Acheter des tablettes coûte cher. Acheter des applications demande un coût d’investissement plus ou moins important. Mais comment tester avant d’acheter ? Comment prendre en main le matériel quand on n’est pas geek ou technophile ? Comment savoir si les usagers vont répondre favorablement à une proposition qui coûte chère ? Pour cela, il faut se tourner vers des structures chargées d’aider au développement des services en bibliothèque comme ici avec la Médiathèque Départementale de Haute Marne (MDHM) et le Centre du Livre et de la Lecture en Poitou-Charente.

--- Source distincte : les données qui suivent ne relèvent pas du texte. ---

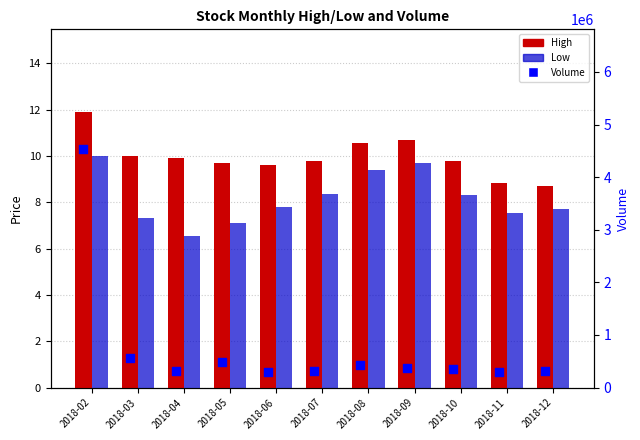

What are all the series names shown in the legend?

High, Low, Volume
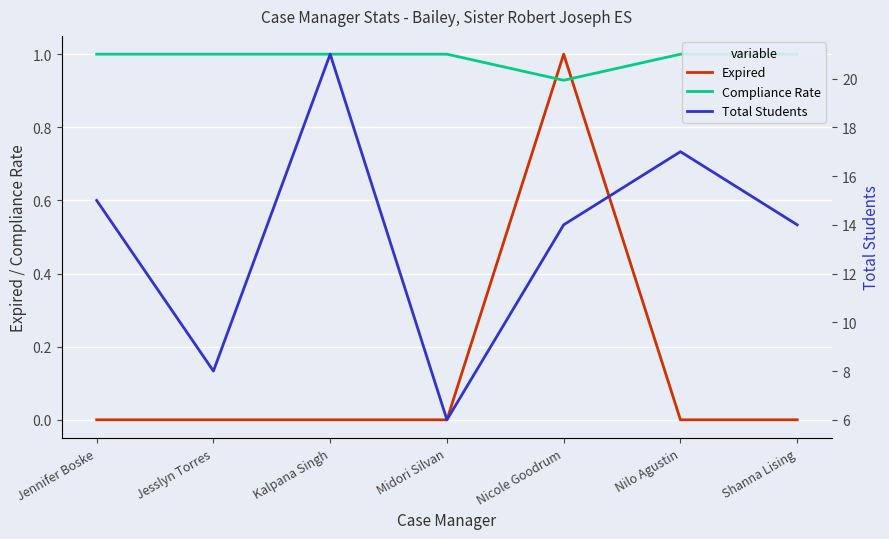

Between Jesslyn Torres and Nicole Goodrum, which series saw the biggest shift?

Total Students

Mettre à disposition du matériel : tablette, liseuse, console de jeux vidéo, robot de programmation, etc., former les bibliothécaires à leur utilisation pour mieux leur permettre de développer de nouvelles formes de médiation, les accompagner dans leur développement des outils numériques au même titre que les autres supports, voilà quelques missions que se donnent les BDP et centre régionaux.

La MDHM propose tout d’abord un site de ressources numériques traditionnelles : la Webothèque 52. Mais elle met également à disposition des valises numériques contenant 8 tablettes Samsung Tab 4 contenant chacune une carte SD permettant ainsi de proposer une soixantaine d’applis par tablette. App Lock est utilisé pour gérer l’accès aux applis, qui sont classées par dossier thématiques, et le système Chromecast pour permettre la projection. De nombreuses ressources et ateliers sont proposés.

Une autre valise « Autour du numérique » propose une variété de supports.


Et bien sûr « Jeux vidéo » avec Wii U, PS4 ou encore 3DS et des animations étonnantes


Enfin, des valises « Robot » avec des Dash and Dot et des Bee Bot tandis qu’un Ozo Bot est en préparation.

Le bilan montre l’aspect chronophage de la gestion du matériel et l’importance de la formation des personnels qui doivent acquérir de nouvelles compétences, sans oublier qu’un départ en retraite peut être l’occasion de redéfinir un poste et donc recruter une personne disposant déjà des compétences nécessaires. Le public de son côté est satisfait par tant de nouveautés.

En Poitou-Charente, c’est le Kit@lire, une bibliothèque numérique nomade, qui est proposé.


A l’image des Ideabox, le Kit@lire est conçu pour se déployer facilement partout, aussi bien en bibliothèque que dans les écoles, les cafés, sur les marchés, etc. Le Centre du Livre et de la Lecture veut valoriser le numérique sans oublier les supports traditionnels ! Aussi dans ces boîtes, on propose aussi bien des écrans que des livres. Un dossier pédagogique est disponible en ligne. Il rend compte de ce qu’il est possible de faire avec le Kit@lire comme des ateliers de poésie, de lecture, d’écriture, d’image, de booktube, de fabrication de livre numérique simple ou enrichi.

Pour l’obtenir, il faut avoir un projet à développer mais selon les retours, la première utilisation est généralement une phase de découverte et d’expérimentation. Après cette première prise en main, les bibliothèques savent ce qu’il est possible de faire et envisagent des projets plus aboutis avec leur partenaires pour une prochaine réservation du kit.

La matinée s’achève ainsi sur de belles présentations et de nouvelles idées à développer. Comme l’édition, les bibliothèques qui exploitent le numérique n’en sont qu’à leur balbutiement et il reste beaucoup à faire, entre médiation et création. Pourtant, certains prédisent déjà la mort de la tablette, il est vrai qu’entre un smartphone et un PC, la tablette, hormis son confort de visionnage, cherche encore une utilisation qui lui soit propre à elle-même. Mais en donnant accès à des outils de plus en plus répandus et en montrant l’étendue des capacités  de ces dernières, les médiathèques ont déjà investi sur ces supports tactiles et interactifs qui leur permettent de compléter leurs ressources numériques.